Историки до сих пор спорят, впадая в непозволительные крайности, оказывала Нефертити влияние на Эхнатона или всякий раз послушно кивала головкой, слепок с которой является теперь гордостью Берлинского музея? Некоторые считают, что сам культ Атона внушила ему Нефертити, что Эхнатон сидел на троне и как попка-дурак повторял за женой распоряжения. По крайней мере, так было в первые шесть лет, царствования Эхнатона. Интересно отметить, что при раскопках в Карнаке были обнаружены десятки тысяч строительных камней, относящихся к первым годам правления Эхнатона. И что удивительно, изображения Нефертити на них встречаются в два раза чаще, нежели ее венчанного мужа. На одном из блоков хрупкая Нефертити побивает палицей пленных, которые стоят перед ней на коленях. Сцена для египетского искусства почти классическая, но женщина появляется так в первый и единственный раз. На других изображениях царица одна стоит перед жертвенником, то есть сама выступает посредником между богом и людьми, хотя эта обязанность принадлежит только одному человеку на земле — ее мужу. Есть изображения, как Нефертити правит колесницей, как сжимает в руке высший символ власти — скипетр. В фиванском храме Атона ее гигантские статуи расположены между статуями Эхнатона, а ведь такая почесть предполагается только для живого воплощения бога на земле! Там же была аллея сфинксов, одни из которых имели лицо Нефертити, а другие — ее мужа. Наконец, в некоторых надписях она именуется «той, кто находит Атона», то есть поставлена на одну доску с мужем. Может быть, следует признать и ее фараоном? Такие случаи в истории Египта известны. Последним фараоном Древнего царства была Нитокрис, а последним фараоном Среднего — Нефру-себек, да и в Новом царстве за сто лет до Нефертити на престоле сидела Хатшепсут.
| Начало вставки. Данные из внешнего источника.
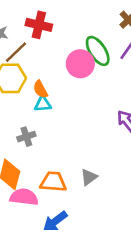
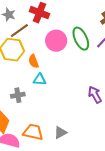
pink circle: (80, 64) -> (56, 41), moved
cyan triangle: (43, 104) -> (40, 79), moved

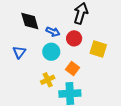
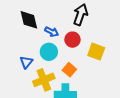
blue triangle: (19, 52) -> (26, 62), moved
yellow cross: (48, 80) -> (44, 80), size x1.5

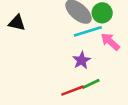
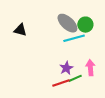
pink arrow: (110, 42) -> (90, 68), moved, turned 42
purple star: (82, 60) -> (66, 68), moved

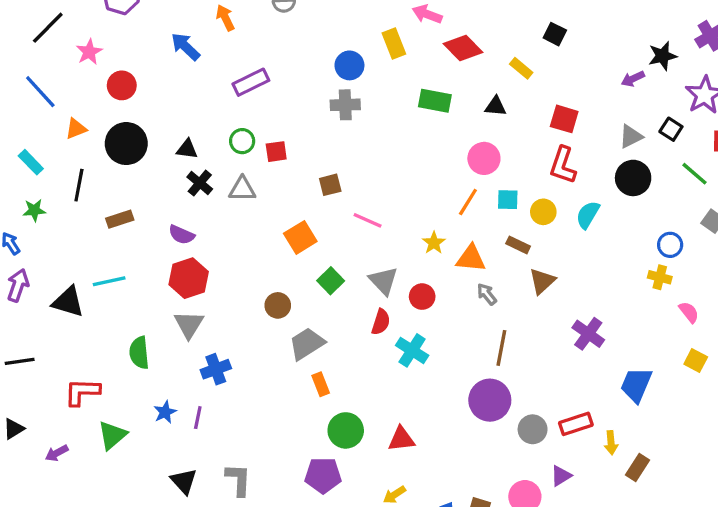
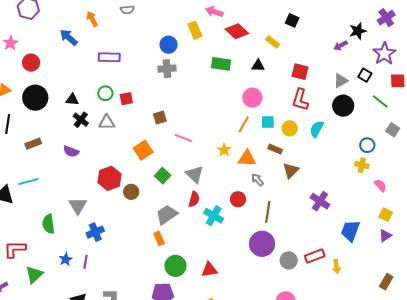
purple rectangle: (251, 82) -> (109, 57), turned 30
red hexagon: (189, 278) -> (109, 178), moved
red circle: (422, 297) -> (238, 199), moved
gray trapezoid: (307, 344) -> (167, 215), moved
brown rectangle: (638, 468) -> (386, 282), moved
purple triangle: (561, 476) -> (385, 236), moved

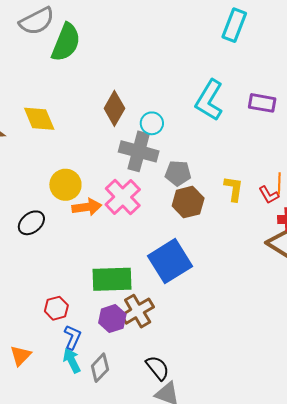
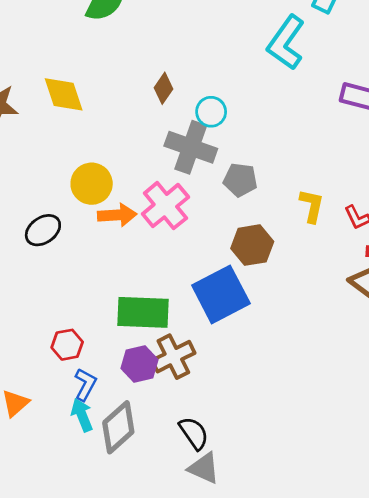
cyan L-shape: (209, 100) -> (286, 43), moved
brown diamond: (114, 108) -> (164, 88), size x0.7
brown hexagon: (188, 202) -> (252, 245), moved
gray diamond: (100, 368) -> (118, 427), size x1.4

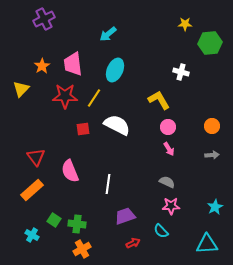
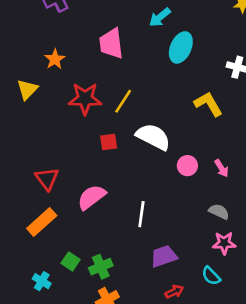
cyan arrow: (108, 34) -> (160, 17), moved
pink trapezoid: (73, 64) -> (111, 44), moved
cyan ellipse: (115, 70) -> (181, 47), moved
pink circle: (168, 127) -> (187, 166), moved
pink semicircle: (70, 171) -> (92, 197), turned 75
green cross: (77, 224) -> (101, 267), turned -30

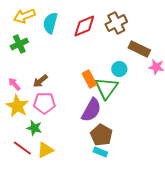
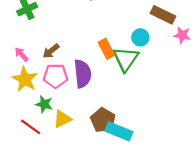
purple semicircle: (91, 110) -> (83, 74), moved, turned -35
brown pentagon: (101, 135) -> (103, 120), moved
yellow triangle: (45, 150) -> (62, 119), moved
cyan rectangle: (100, 152) -> (119, 131), size x1.6

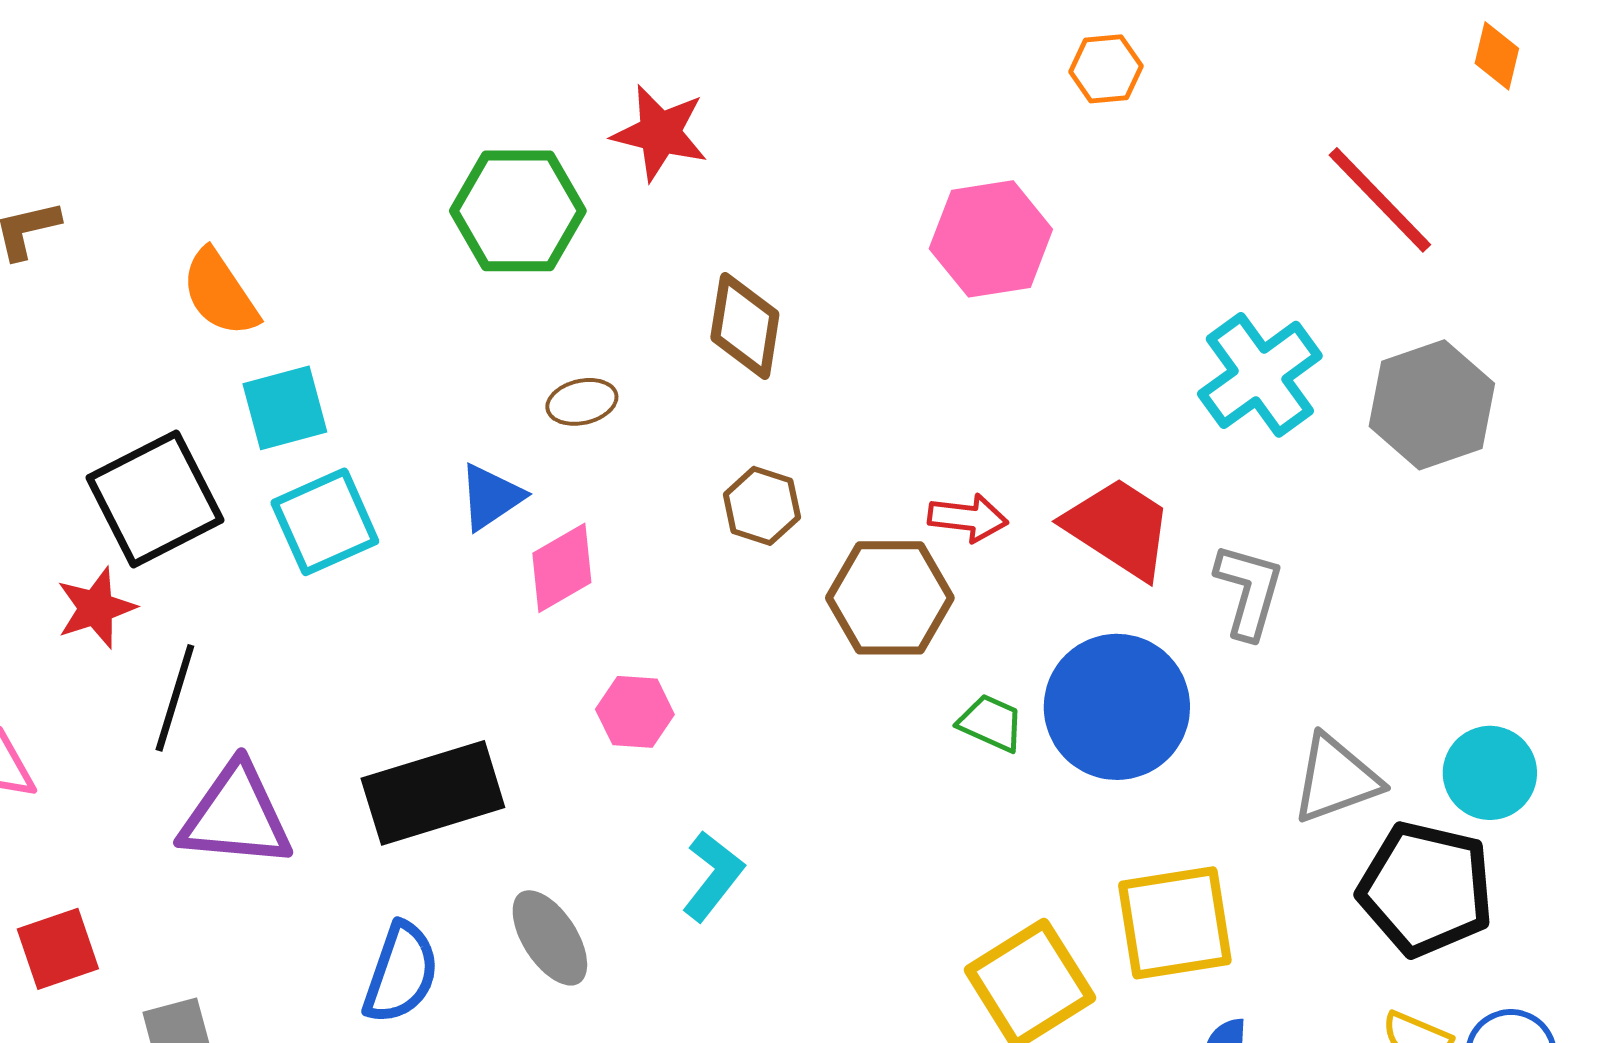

Вспомним и слова Эхнатона при основании Ахетатона, которые можно интерпретировать примерно так: «Не послушаюсь жены! Пусть хоть раз будет по-моему!»
Однако многие египтологи такую возможность не допускают. «Трудно было бы ожидать, чтобы рядом с таким самовластным и целеустремленным властителем могло стоять какое-либо другое венценосное лицо и оказывать направляющее влияние на ход государственной жизни», — писал один из крупнейших русских египтологов именно этого периода Ю. Перепелкин. По предположению других, в сознании Эхнатона выдвинутый им бог Атон — породитель всего живого — был как бы двуполым, поэтому сам Эхнатон олицетворял в нем мужское начало, а Нефертити — женское. Отсюда и распространившиеся на нее «привилегии» фараона. Третьи считали, что это произошло позднее, в Ахетатоне, в Фивах же Эхнатон считал себя воплощением Ра на Земле, а жену — его супруги Хатхор. Ведь одна из ипостасей Хатхор называлась именно Прекрасная пришла — Нефертити. Наконец, ни сама Нефертити, ни муж ее не только никогда не били пленных врагов дубинами, они и пленных-то за всю жизнь ни разу не видели, а от врагов старались держаться на почтительном расстоянии или делать вид, что при власти всемогущего Атона врагов просто быть не может.